【ロシアW杯観戦記再編集版、第1話、前話はこちら↓】
「これ、ワンチャン日本代表の出発見れるじゃない?」
…そう下心を馳せた多くの日本人がカザンの空港にわらわらと集まり始めた。空港ロビーのカフェには自分も含めて青いユニフォームに身を包んだ人間が一気に増えた。
なんだ、やっぱり皆、考える事は同じじゃないか。みんな同種じゃないか。
気さくに話してくれる日本代表サポーターの方達と会話を弾ませながら、友人以外と友人の通訳を介さずに話せる久々の感覚に妙な安堵感を覚えながら暫しの歓談を楽しむ。
しかしこの中に一人、「同種」と我々と一緒にくくるには余りに申し訳ない程の人物が居た。そしてその人物が我々の下心を期待以上の結果として現実に昇華させてしまったのである。
その前にちょっとした事件は起こる。日本人が急に集い出したカフェでの一幕だ。
家だろうが何だろうが、狂ったようにコーヒーを飲む私は微糖も嫌いじゃないが基本的にはブラック派である。しかし中国にイメージしていたコーヒーなんてなく、中国のコーヒーは想像を遥かに超える極甘カフェオレしか無かった。ここに至るまでの私は無糖のコーヒーに飢えていたのだ。そこでカフェのメニューを見ればエスプレッソを見つけた。嬉々としてエスプレッソをオーダーし、待ち焦がれた黒い液体を眺め、先に戻って喉へと運んだ。喉との久し振りの再会になるはずだった。私は思わずこんな感情を抱いた。
「…これ、完全にガムシロじゃね?」
エスプレッソの味は完全にガムシロだった。
やけに甘いコーヒーだな、ではない。完全にガムシロだったのだ。
思わず私はカップを置いて凝視してしまった。この時の私は相当言語化しにくい表情をしていたのであろう。それを見た友人は「エスプレッソって元々そういう量やで?」と海外経験皆無の私がエスプレッソの量に戸惑う初歩的なミスをしているとすら勘違いしていた。いくらなんでも私だってそこまで無知じゃない。「いや、それはわかってる。飲んだらこの顔の理由がわかる」とエスプレッソ改めコーヒー色のガムシロを差し出すと口にした友人もやはり怪訝な顔を浮かべた。この期に及んでロシアの洗礼を浴びせられるとは…最初に懸念していたような不安も不満も殆ど無い旅行だったが、コーヒーを含めた液体事情だけは中々に困った。中国でのトランジット含め。あのエスプレッソだけは未だに何がどうなってあの味になったのかさっぱりわからない。
--------
課題一覧 —
A. 原文抜粋では、中国のコーヒーにはどのようなものしかなかったと述べていますか。
B. 原文抜粋にある「エスプレッソの味は完全にガムシロだった。」という一文を英語に訳してください。
C. 原文抜粋の一部を書き写してください。「思わず私はカップを置いて凝視」という語句のところから始め、「ったのかさっぱりわからない。」で終えること。
--------
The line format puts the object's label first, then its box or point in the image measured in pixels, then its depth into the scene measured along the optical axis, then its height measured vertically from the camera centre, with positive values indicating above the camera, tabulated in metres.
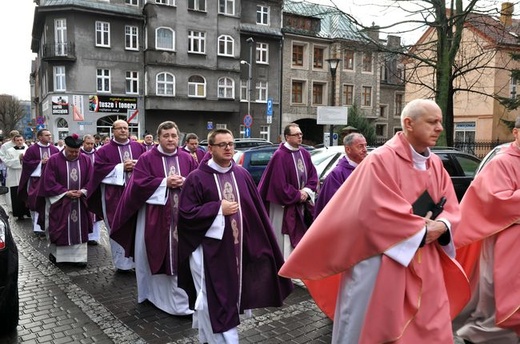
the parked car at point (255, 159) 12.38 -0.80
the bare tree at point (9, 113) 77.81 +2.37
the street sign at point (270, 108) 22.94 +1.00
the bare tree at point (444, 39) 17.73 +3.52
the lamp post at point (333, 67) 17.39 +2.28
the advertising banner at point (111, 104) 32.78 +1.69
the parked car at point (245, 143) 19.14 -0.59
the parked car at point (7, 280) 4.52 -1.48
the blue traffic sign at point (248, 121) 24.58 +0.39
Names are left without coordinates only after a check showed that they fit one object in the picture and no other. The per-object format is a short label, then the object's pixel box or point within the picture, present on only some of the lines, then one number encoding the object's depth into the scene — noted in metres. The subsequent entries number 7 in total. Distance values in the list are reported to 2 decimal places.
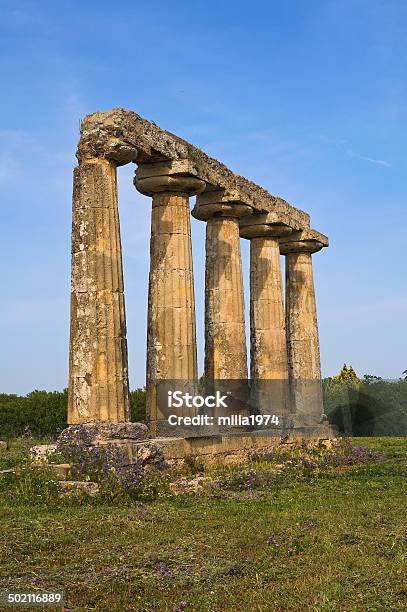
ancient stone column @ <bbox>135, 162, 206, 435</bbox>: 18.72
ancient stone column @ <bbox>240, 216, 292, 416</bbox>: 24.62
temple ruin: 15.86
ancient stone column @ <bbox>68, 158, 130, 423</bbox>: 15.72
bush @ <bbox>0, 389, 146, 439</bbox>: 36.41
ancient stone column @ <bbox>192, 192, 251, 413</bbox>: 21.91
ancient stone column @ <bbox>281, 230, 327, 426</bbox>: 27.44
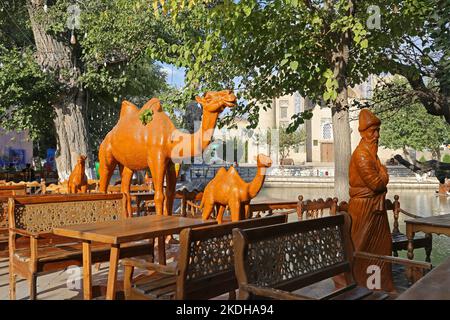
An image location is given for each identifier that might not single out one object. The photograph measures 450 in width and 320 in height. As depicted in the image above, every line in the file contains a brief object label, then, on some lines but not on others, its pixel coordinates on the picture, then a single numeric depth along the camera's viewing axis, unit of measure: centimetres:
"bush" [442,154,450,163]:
--------
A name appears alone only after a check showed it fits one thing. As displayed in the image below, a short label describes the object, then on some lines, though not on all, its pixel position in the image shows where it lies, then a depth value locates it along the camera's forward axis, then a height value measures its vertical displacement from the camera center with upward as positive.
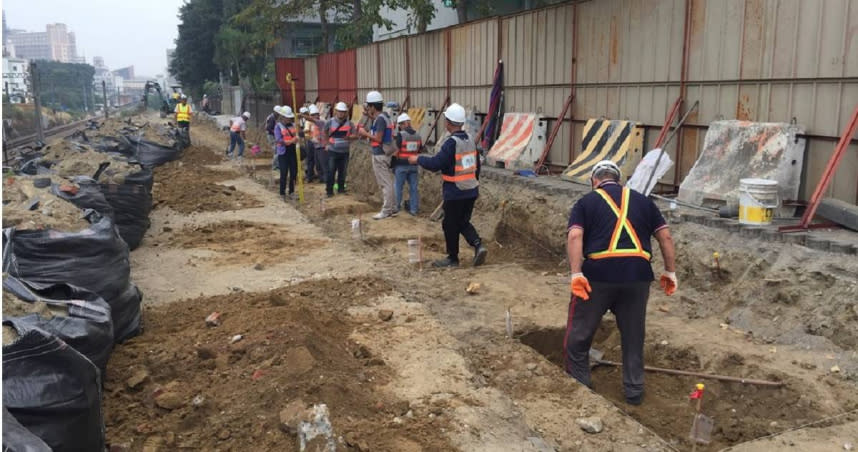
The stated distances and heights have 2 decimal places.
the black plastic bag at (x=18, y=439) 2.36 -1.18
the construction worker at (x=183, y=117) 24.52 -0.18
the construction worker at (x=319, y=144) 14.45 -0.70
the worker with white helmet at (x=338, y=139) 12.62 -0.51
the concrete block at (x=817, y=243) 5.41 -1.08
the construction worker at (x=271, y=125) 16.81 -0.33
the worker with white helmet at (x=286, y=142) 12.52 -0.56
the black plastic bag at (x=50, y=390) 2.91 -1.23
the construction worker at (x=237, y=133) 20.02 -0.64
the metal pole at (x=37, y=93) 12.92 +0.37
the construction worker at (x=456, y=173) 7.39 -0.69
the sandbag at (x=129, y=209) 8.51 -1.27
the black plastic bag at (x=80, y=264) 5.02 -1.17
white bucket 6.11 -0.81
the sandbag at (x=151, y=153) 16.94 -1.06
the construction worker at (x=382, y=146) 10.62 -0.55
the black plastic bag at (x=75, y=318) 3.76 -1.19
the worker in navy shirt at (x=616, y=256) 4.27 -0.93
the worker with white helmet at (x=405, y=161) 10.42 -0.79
--------
解答一覧 —
A. 想像を遥かに超える極甘カフェオレしかありませんでした。

B. The espresso tasted completely like simple syrup.

C.
思わず私はカップを置いて凝視してしまった。この時の私は相当言語化しにくい表情をしていたのであろう。それを見た友人は「エスプレッソって元々そういう量やで?」と海外経験皆無の私がエスプレッソの量に戸惑う初歩的なミスをしているとすら勘違いしていた。いくらなんでも私だってそこまで無知じゃない。「いや、それはわかってる。飲んだらこの顔の理由がわかる」とエスプレッソ改めコーヒー色のガムシロを差し出すと口にした友人もやはり怪訝な顔を浮かべた。この期に及んでロシアの洗礼を浴びせられるとは…最初に懸念していたような不安も不満も殆ど無い旅行だったが、コーヒーを含めた液体事情だけは中々に困った。中国でのトランジット含め。あのエスプレッソだけは未だに何がどうなってあの味になったのかさっぱりわからない。